Время шло. Массивные башенные часы в вестибюле бархатно отбили 11 часов, потом 11 с половиной. Несколько солидных господ прошло в канцелярию заведывающего, однако ни один из них не оказался Петром Степанычем, и вдова начала томиться. Потом дверь с лестницы распахнулась, пропустив высокого грузного мужчину с объемистым портфелем в одной руке и серой шляпой в другой. Господин громогласно распекал за что-то свою свиту, суетливо спешащую по бокам и следом.

Женщина встрепенулась и шагнула было навстречу, но вдруг заробела: широко шагающий по коридору господин явно был большим начальником. Курьеры и сторожа при его появлении вытягивались в струнку, встречные поспешно отступали в стороны и почтительно приветствовали идущего. Лишь мальчишки-курьеры вместе с ее Власом совсем некстати затеяли какую-то шумную неприличную перепалку, и вдова, косясь на важного господина, прикрикнула:

– Влас! А ну-ка, ступай ко мне! Живо!

Однако совершенно неожиданно на окрик отреагировал не ее сорванец, а важный господин с портфелем и шляпой, уже успевший удалиться на несколько шагов. Он остановился, развернулся к посетительнице всем корпусом, внимательно поглядел на нее и, наконец, насмешливо спросил:

– Изволите обращаться ко мне, сударыня?

Свита господина и сторожа тоже глядели на вдову – кто с ужасом, кто негодующе. Женщина только и успела сообразить, что сказала что-то не то. И сжалась, не сомневаясь в том, что важный господин сейчас закричит, затопает ногами, и сторожа немедленно выведут ее вон. А то и городовому сдадут!

Сторожа и курьеры и впрямь двинулись к посетительнице, однако господин в серой паре отмахнулся от них шляпой:

– Разрешите представиться, сударыня! – В голосе господина в сером все еще звучали насмешливые нотки. – Разрешите представиться: редактор Влас Михайлович Дорошевич! Чем могу служить?

– Ничем-с, ваше благо… ваше превосходительство, – совсем оробела женщина. – Я сынишку окликнула.

Она крепко ухватила за плечи подбежавшего к ней мальчишку, встряхнула: «Ну, оголец, я т-т-тебе потом покажу!» Прижала к себе, словно боясь, что сейчас сторожа разлучат ее с сыном.

– Значит, вашего сына Власом зовут? – полюбопытствовал Дорошевич.

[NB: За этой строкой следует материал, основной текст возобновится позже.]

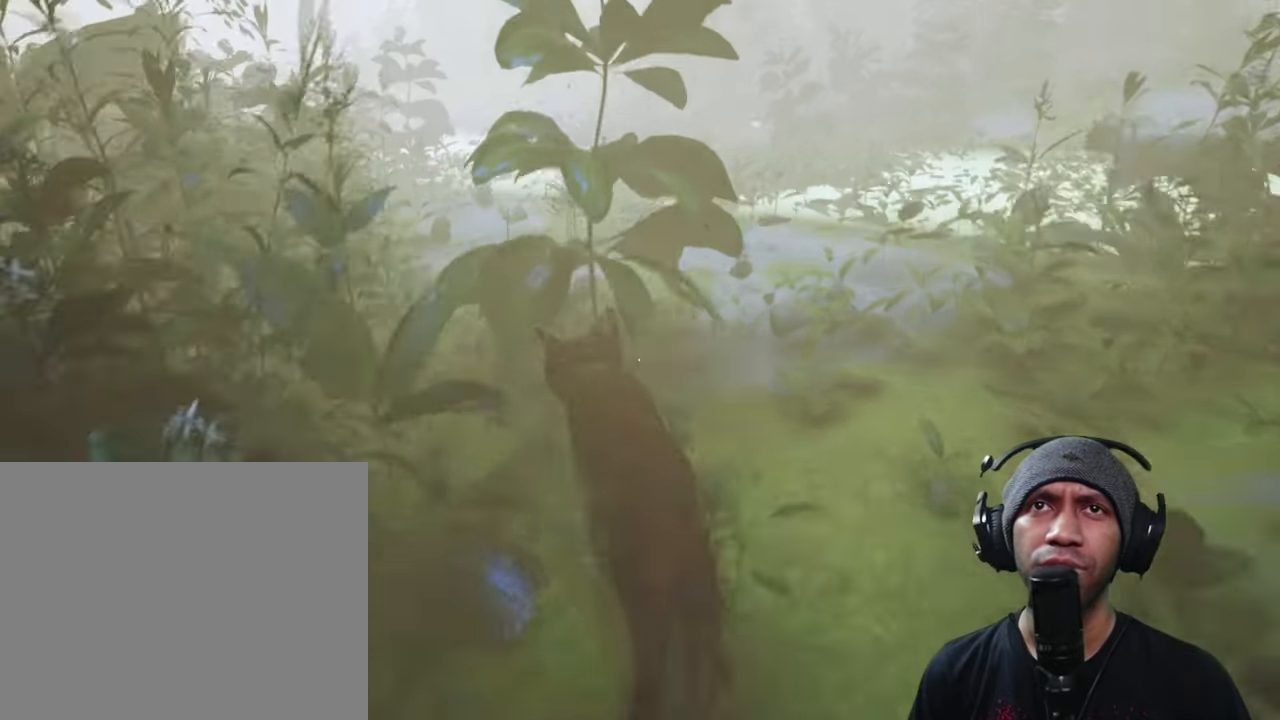
{"buttons": ["R2"], "left_stick": "up", "right_stick": "center", "button_events": []}
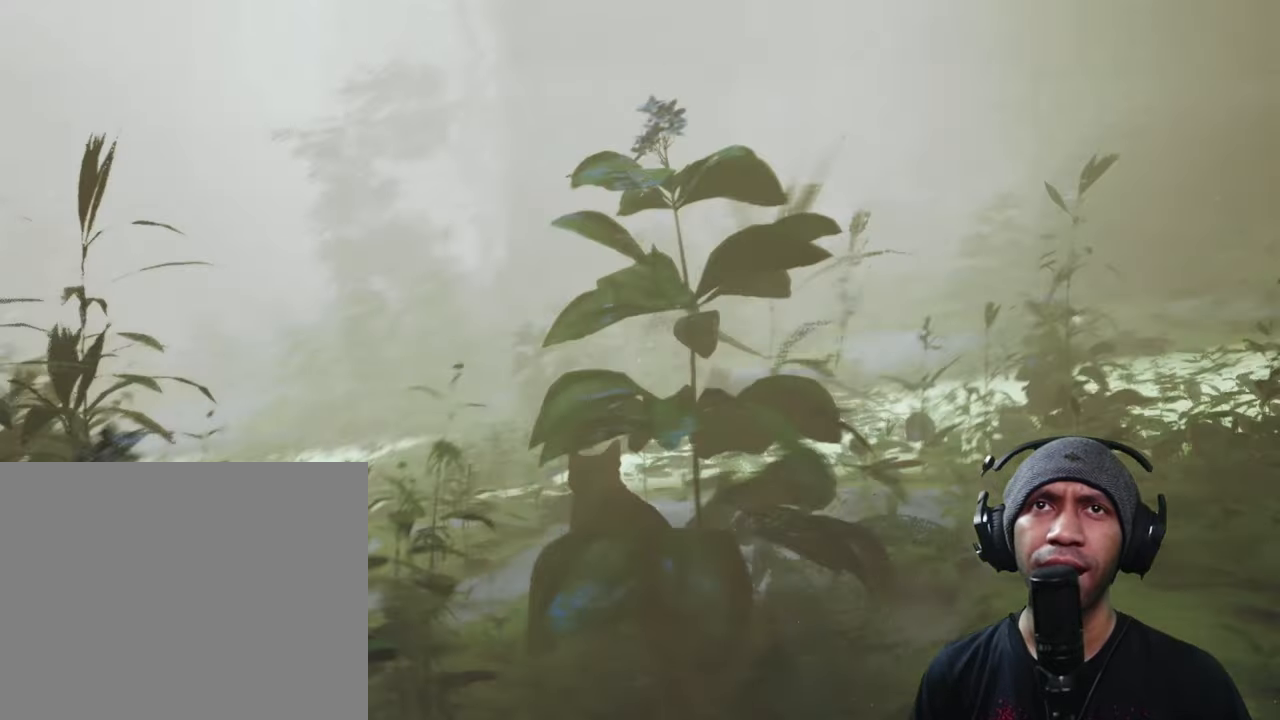
{"buttons": ["R2"], "left_stick": "up", "right_stick": "center", "button_events": []}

Он не глядя передал шляпу сопровождающим, поднял пальцем подбородок мальчишки. – Ну-ну! Нечастое имя, сударыня! А вы в редакцию по какому делу изволили придти?

– Не извольте беспокоиться, ваше превосходительство. Я до милости Петра Степановича, его дожидаюсь, – и женщина, окончательно растерявшись, снова принялась рассказывать свою историю важному господину, оказавшемуся редактором газеты.

Окружение Дорошевича делало ей страшные глаза и пыталось даже шикать и оттереть от занятого человека. Однако редактор повелительно поднял свободную руку и свита отступила.

– Ну, сударыня, сей вопросец мы решим, я думаю, и без вашего Петра Степановича! – едва дослушав, весело заключил Дорошевич и повернулся к сопровождающим. – Как, господа? Тезка мой, да еще и Курносов – ей-богу, возьмем! Тем более что потомственность в газетном деле надо всячески приветствовать и развивать! Запиши себе, Евдокимов: в посыльные парнишку!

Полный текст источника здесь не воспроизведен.